Stored data
####

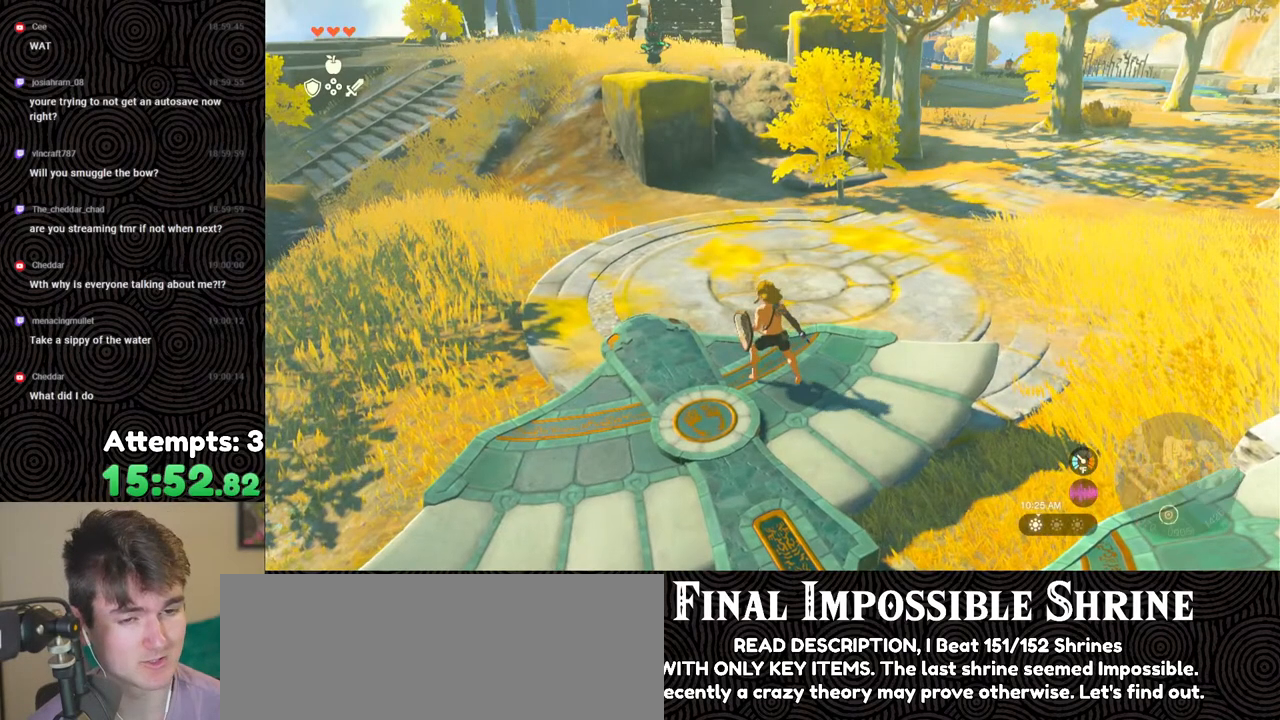
{"buttons": [], "left_stick": "left", "right_stick": "left", "events": [[317, "left_stick", "left"]]}
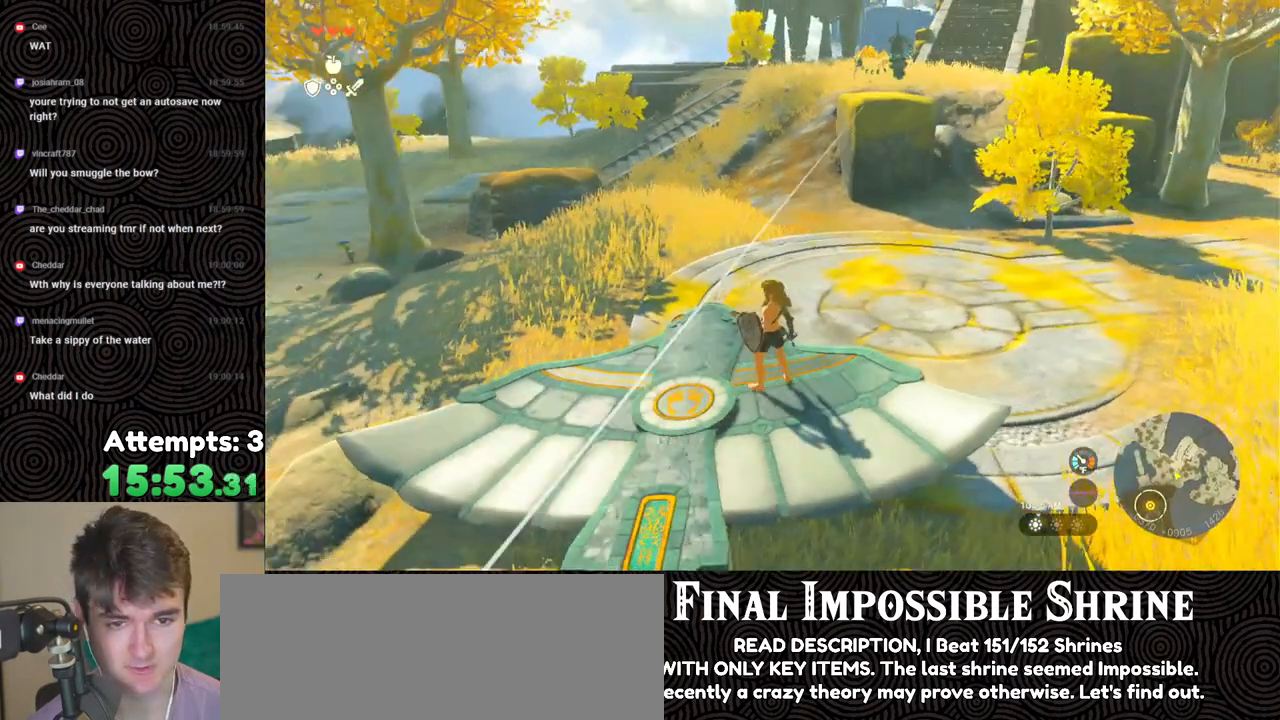
{"buttons": [], "left_stick": "down-left", "right_stick": "down", "events": [[117, "right_stick", "center"], [283, "right_stick", "right"], [300, "left_stick", "down-left"], [367, "right_stick", "down-right"], [467, "right_stick", "down"]]}
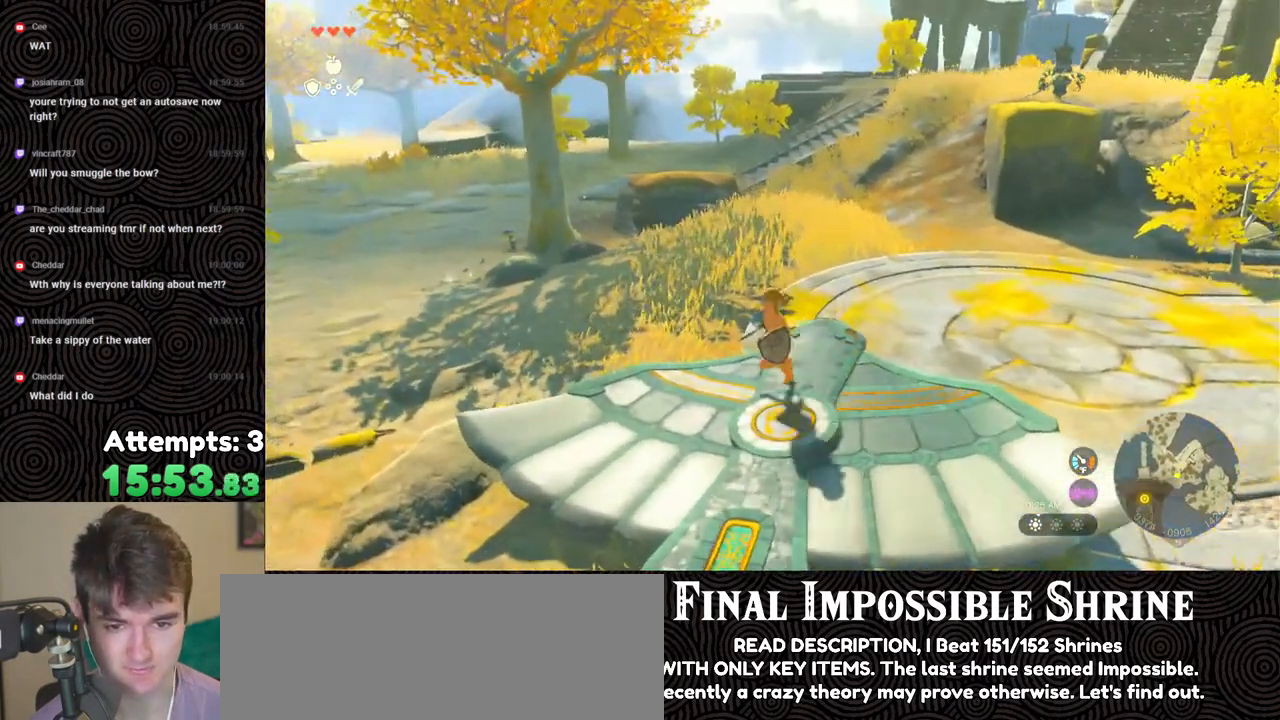
{"buttons": [], "left_stick": "center", "right_stick": "left", "events": [[67, "left_stick", "center"], [67, "right_stick", "down-left"], [233, "right_stick", "left"]]}
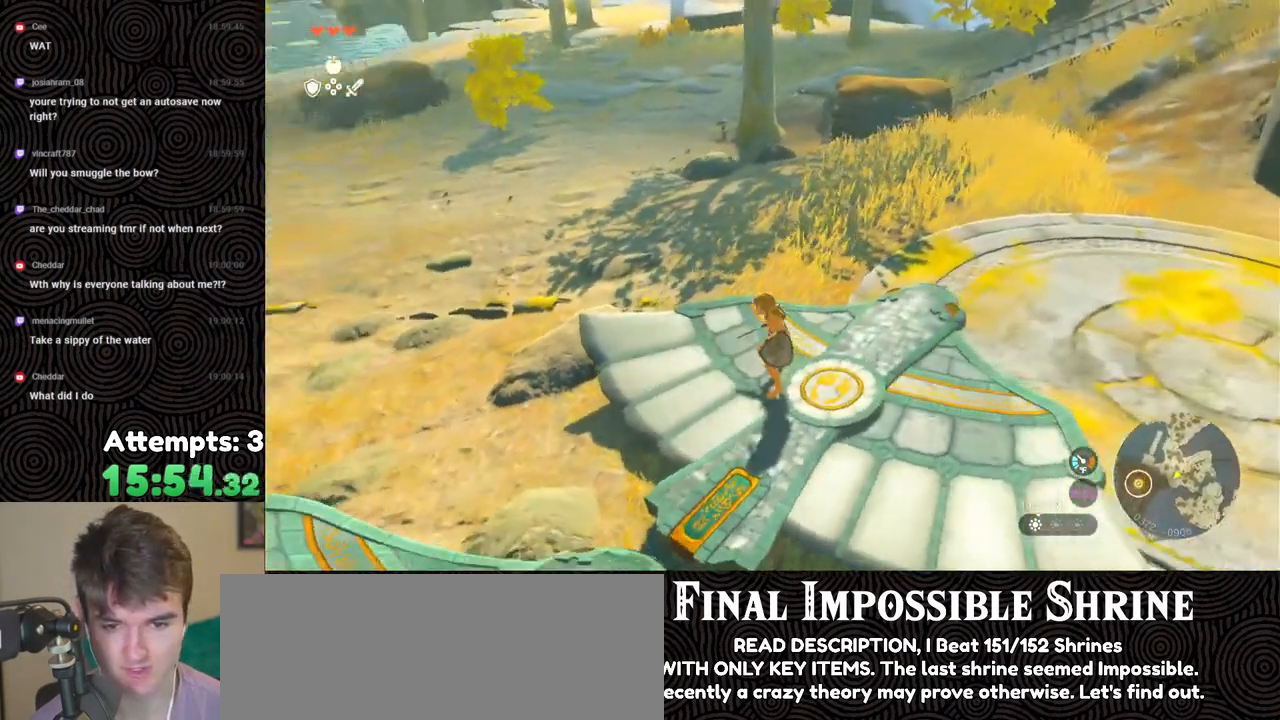
{"buttons": [], "left_stick": "down", "right_stick": "right", "events": [[200, "left_stick", "down"], [217, "right_stick", "center"], [400, "right_stick", "right"]]}
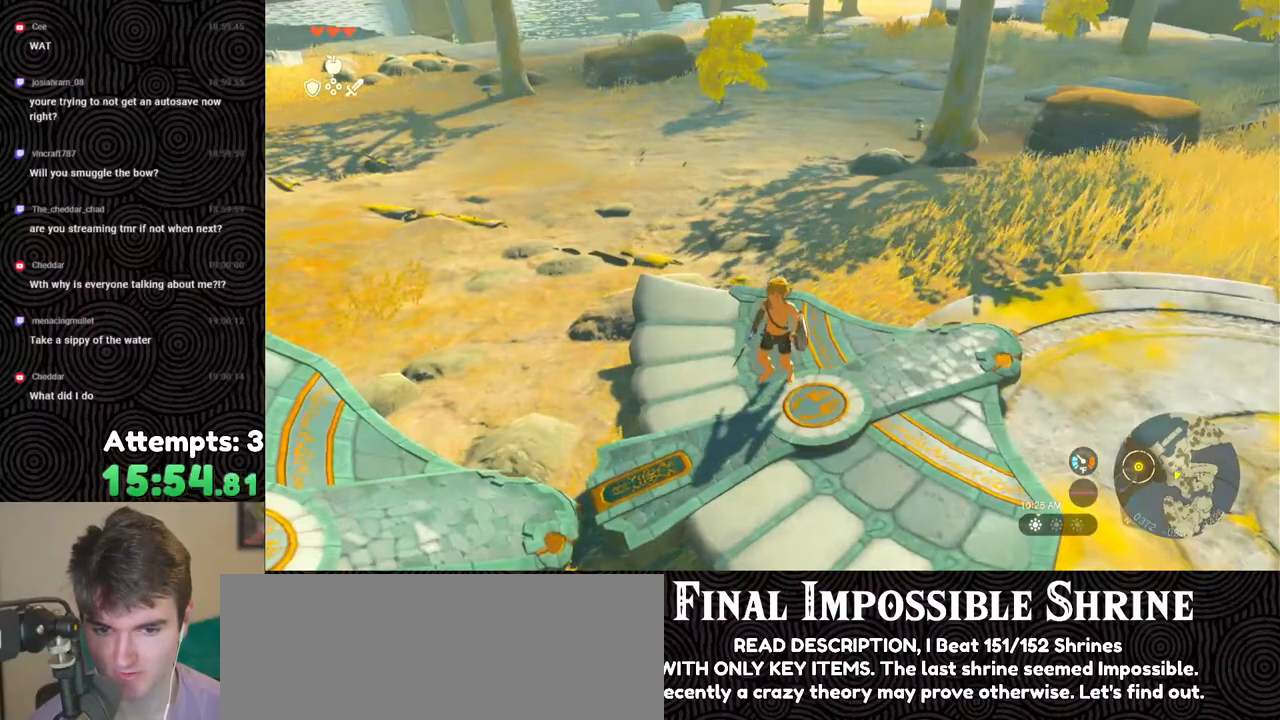
{"buttons": [], "left_stick": "up-right", "right_stick": "up-right", "events": [[117, "left_stick", "down-right"], [317, "left_stick", "up-right"], [383, "right_stick", "up-right"]]}
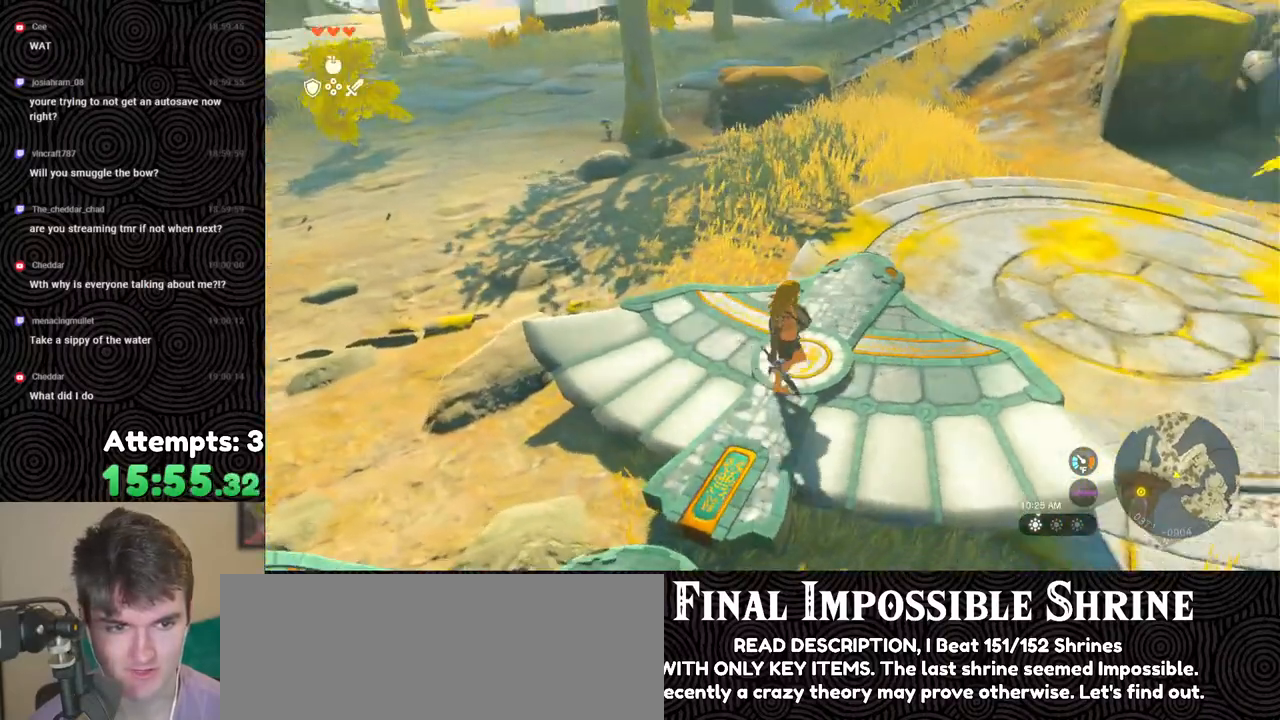
{"buttons": [], "left_stick": "center", "right_stick": "up", "events": [[50, "left_stick", "up"], [117, "right_stick", "center"], [283, "right_stick", "up"], [500, "left_stick", "center"]]}
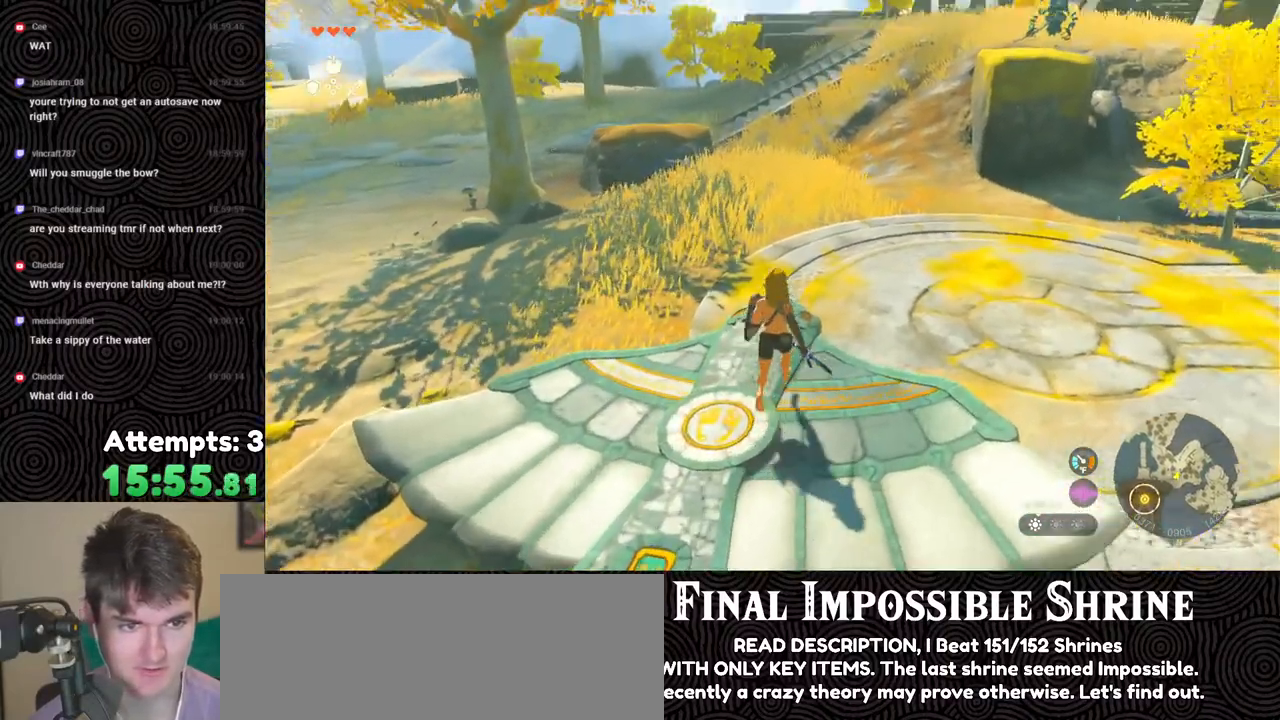
{"buttons": ["X", "DPAD_UP"], "left_stick": "center", "right_stick": "center", "events": [[17, "right_stick", "center"], [100, "DPAD_UP", "down"], [400, "X", "down"], [450, "DPAD_LEFT", "down"], [500, "DPAD_LEFT", "up"]]}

####

__DESCRIPTION OF THE TASK__.
Print each entry exactly, leaving pictures out.

__ANSWER TO THE EXERCISE__.
{"buttons": [], "left_stick": "left", "right_stick": "left", "events": [[317, "left_stick", "left"]]}
{"buttons": [], "left_stick": "down-left", "right_stick": "down", "events": [[117, "right_stick", "center"], [283, "right_stick", "right"], [300, "left_stick", "down-left"], [367, "right_stick", "down-right"], [467, "right_stick", "down"]]}
{"buttons": [], "left_stick": "center", "right_stick": "left", "events": [[67, "left_stick", "center"], [67, "right_stick", "down-left"], [233, "right_stick", "left"]]}
{"buttons": [], "left_stick": "down", "right_stick": "right", "events": [[200, "left_stick", "down"], [217, "right_stick", "center"], [400, "right_stick", "right"]]}
{"buttons": [], "left_stick": "up-right", "right_stick": "up-right", "events": [[117, "left_stick", "down-right"], [317, "left_stick", "up-right"], [383, "right_stick", "up-right"]]}
{"buttons": [], "left_stick": "center", "right_stick": "up", "events": [[50, "left_stick", "up"], [117, "right_stick", "center"], [283, "right_stick", "up"], [500, "left_stick", "center"]]}
{"buttons": ["X", "DPAD_UP"], "left_stick": "center", "right_stick": "center", "events": [[17, "right_stick", "center"], [100, "DPAD_UP", "down"], [400, "X", "down"], [450, "DPAD_LEFT", "down"], [500, "DPAD_LEFT", "up"]]}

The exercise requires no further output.